(Saved data entries)
========================
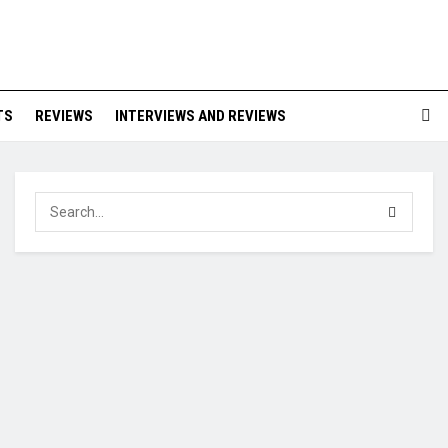
TS
REVIEWS
INTERVIEWS AND REVIEWS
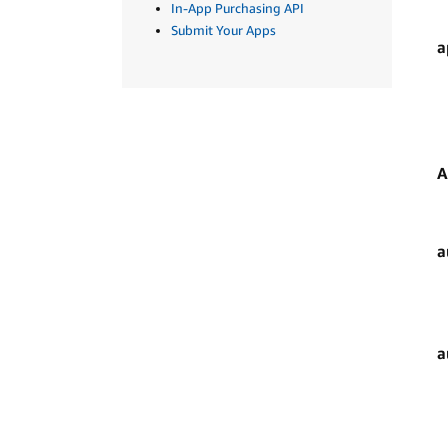
In-App Purchasing API
Submit Your Apps
a
A
a
a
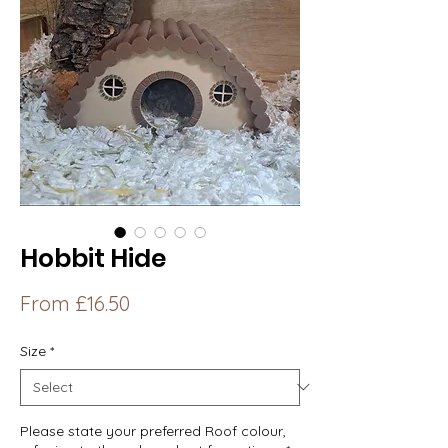
Hobbit Hide
Sale
From
£16.50
Price
Size
*
Please state your preferred Roof colour,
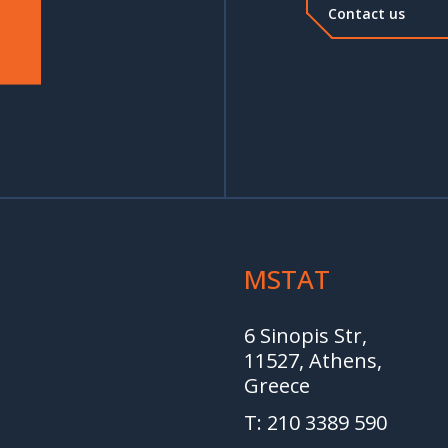
Contact us
MSTAT
6 Sinopis Str,
11527, Athens,
Greece
T: 210 3389 590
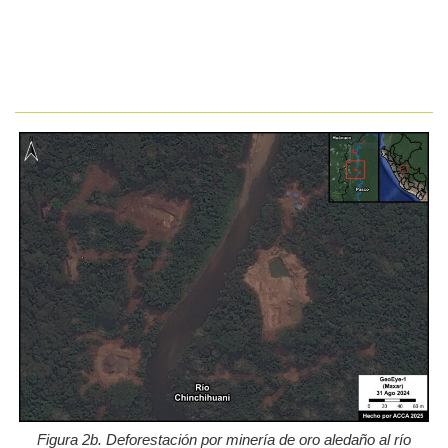
Figura 2b. Deforestación por minería de oro aledaño al río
========================
Job: Set down the data exactly as it appears, without any images.

Finished exercise:
TS
REVIEWS
INTERVIEWS AND REVIEWS
In-App Purchasing API
Submit Your Apps
a
A
a
a
Hobbit Hide
Sale
From
£16.50
Price
Size
*
Please state your preferred Roof colour,
Contact us
MSTAT
6 Sinopis Str,
11527, Athens,
Greece
T: 210 3389 590
Figura 2b. Deforestación por minería de oro aledaño al río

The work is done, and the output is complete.